Excerpted data:

::::

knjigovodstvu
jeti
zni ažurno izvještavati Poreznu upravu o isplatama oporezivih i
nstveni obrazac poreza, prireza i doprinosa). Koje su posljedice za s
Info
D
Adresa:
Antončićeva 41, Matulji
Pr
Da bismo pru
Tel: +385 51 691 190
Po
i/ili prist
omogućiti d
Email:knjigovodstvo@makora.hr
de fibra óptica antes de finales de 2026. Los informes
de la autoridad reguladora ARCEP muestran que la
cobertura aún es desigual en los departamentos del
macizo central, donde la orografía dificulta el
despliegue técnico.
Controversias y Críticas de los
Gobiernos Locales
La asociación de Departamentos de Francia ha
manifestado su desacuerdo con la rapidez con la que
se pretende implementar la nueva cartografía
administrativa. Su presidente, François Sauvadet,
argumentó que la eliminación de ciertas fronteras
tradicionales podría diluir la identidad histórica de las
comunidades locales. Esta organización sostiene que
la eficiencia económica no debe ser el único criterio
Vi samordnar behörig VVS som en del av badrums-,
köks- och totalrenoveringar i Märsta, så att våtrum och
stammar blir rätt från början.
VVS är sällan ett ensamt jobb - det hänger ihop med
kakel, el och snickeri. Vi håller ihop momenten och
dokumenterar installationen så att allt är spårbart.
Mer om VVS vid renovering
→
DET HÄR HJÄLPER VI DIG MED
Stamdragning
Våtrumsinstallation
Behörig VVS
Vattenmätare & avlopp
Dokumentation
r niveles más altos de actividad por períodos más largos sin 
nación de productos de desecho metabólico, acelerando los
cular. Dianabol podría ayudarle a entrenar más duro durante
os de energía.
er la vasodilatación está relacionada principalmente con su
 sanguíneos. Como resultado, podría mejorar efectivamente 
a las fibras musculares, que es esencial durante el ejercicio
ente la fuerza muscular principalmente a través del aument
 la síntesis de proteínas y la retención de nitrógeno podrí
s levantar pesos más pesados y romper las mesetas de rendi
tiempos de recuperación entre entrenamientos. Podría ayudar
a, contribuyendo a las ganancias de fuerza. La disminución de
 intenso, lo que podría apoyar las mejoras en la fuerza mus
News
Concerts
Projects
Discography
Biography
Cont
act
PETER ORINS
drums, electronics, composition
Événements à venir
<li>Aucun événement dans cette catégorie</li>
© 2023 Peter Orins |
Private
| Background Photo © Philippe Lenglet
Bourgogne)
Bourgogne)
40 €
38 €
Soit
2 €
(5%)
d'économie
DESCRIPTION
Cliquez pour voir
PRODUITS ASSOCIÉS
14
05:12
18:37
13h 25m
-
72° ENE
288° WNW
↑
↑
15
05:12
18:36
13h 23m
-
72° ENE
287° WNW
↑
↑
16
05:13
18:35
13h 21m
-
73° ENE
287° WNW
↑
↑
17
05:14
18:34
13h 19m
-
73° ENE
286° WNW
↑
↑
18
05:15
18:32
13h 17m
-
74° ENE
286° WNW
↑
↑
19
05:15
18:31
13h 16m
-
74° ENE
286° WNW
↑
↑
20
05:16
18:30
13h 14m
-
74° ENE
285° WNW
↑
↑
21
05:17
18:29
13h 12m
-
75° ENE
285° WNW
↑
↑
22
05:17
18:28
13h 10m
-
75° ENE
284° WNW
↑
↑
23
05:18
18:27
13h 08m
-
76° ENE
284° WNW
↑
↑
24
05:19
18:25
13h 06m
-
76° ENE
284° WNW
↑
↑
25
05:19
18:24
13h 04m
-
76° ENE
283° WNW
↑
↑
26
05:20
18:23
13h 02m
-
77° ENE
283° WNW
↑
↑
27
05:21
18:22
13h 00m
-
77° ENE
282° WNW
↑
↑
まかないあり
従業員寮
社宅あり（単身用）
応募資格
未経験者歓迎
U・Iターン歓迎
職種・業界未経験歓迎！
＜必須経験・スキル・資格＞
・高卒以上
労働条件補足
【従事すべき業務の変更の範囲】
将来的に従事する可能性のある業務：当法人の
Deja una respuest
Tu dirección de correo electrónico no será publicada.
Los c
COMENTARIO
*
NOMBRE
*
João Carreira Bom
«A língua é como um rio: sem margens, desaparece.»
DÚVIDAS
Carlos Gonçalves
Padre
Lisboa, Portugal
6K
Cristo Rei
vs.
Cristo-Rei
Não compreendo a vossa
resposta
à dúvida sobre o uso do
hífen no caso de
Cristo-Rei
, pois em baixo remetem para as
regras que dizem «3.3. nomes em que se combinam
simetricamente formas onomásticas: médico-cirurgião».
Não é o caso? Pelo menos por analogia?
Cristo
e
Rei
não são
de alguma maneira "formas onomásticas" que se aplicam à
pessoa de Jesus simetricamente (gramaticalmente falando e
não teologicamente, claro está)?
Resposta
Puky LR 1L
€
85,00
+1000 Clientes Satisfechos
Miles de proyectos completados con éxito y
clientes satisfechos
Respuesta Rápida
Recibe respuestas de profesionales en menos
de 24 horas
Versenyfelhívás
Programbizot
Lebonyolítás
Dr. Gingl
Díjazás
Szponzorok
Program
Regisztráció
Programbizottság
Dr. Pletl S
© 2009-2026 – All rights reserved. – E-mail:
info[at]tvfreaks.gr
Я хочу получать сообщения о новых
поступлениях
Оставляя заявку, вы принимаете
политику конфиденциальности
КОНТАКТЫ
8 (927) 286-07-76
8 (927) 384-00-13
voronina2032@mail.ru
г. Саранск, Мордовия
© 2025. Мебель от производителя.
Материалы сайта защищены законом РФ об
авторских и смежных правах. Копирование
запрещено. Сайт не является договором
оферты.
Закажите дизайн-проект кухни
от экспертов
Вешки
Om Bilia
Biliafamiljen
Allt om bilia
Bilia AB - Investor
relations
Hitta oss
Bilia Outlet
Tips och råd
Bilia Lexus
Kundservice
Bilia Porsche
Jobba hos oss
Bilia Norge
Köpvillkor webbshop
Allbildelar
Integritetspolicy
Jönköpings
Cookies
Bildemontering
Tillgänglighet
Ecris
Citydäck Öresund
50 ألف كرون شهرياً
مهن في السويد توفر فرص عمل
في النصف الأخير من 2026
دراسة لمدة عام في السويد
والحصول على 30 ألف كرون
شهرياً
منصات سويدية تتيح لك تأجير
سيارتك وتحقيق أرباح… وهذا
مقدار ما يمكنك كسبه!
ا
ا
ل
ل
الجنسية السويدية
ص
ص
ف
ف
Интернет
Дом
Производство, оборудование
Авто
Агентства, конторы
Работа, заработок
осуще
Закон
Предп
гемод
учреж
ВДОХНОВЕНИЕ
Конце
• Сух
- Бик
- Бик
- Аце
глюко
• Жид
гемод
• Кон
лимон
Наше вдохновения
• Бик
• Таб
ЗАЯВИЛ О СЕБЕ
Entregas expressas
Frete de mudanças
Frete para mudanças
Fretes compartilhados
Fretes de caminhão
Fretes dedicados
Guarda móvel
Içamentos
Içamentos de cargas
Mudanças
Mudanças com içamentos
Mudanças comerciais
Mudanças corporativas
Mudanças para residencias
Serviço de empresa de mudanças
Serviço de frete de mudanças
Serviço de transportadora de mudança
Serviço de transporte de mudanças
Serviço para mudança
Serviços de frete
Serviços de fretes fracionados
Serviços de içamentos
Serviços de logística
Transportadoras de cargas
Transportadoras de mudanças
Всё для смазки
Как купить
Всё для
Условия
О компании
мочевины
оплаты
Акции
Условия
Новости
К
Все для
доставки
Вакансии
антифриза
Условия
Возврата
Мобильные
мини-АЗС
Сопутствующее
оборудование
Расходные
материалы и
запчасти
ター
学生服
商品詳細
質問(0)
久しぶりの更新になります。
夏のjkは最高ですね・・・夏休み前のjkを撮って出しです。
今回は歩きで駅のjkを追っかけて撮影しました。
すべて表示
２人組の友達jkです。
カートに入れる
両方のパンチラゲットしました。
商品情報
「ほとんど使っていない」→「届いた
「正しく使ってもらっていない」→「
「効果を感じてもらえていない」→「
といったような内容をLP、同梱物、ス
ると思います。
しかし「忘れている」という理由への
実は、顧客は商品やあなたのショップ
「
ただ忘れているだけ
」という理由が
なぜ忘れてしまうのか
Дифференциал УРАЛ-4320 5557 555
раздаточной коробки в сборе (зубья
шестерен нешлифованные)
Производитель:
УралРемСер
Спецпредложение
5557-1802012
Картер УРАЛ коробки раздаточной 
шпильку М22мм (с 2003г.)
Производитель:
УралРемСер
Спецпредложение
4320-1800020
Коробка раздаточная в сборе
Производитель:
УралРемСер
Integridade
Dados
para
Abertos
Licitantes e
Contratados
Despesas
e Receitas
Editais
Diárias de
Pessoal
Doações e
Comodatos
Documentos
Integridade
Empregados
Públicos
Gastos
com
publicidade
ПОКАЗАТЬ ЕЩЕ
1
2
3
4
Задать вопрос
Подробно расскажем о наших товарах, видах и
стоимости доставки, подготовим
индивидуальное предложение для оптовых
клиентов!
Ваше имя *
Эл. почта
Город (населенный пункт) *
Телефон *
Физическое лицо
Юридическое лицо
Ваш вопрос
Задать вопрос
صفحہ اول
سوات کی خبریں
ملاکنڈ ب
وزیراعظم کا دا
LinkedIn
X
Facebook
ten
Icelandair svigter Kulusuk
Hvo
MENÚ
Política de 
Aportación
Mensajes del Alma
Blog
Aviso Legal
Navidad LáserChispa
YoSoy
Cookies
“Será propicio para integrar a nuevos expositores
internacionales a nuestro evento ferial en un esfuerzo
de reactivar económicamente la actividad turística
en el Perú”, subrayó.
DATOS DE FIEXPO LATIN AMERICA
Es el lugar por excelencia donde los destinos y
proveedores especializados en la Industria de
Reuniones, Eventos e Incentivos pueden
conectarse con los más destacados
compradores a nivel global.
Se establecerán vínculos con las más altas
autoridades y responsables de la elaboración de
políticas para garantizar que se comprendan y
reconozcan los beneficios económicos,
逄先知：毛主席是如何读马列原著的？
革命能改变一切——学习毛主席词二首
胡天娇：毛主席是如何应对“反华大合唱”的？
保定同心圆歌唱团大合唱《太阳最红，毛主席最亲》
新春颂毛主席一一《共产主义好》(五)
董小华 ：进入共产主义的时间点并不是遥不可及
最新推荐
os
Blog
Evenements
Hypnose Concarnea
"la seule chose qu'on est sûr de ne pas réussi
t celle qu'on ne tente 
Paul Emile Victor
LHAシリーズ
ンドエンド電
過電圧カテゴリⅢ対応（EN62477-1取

::::

Assigned task: Pick out every line in the records above that contains the word "caso".

Reply to the exercise:
hífen no caso de
Não é o caso? Pelo menos por analogia?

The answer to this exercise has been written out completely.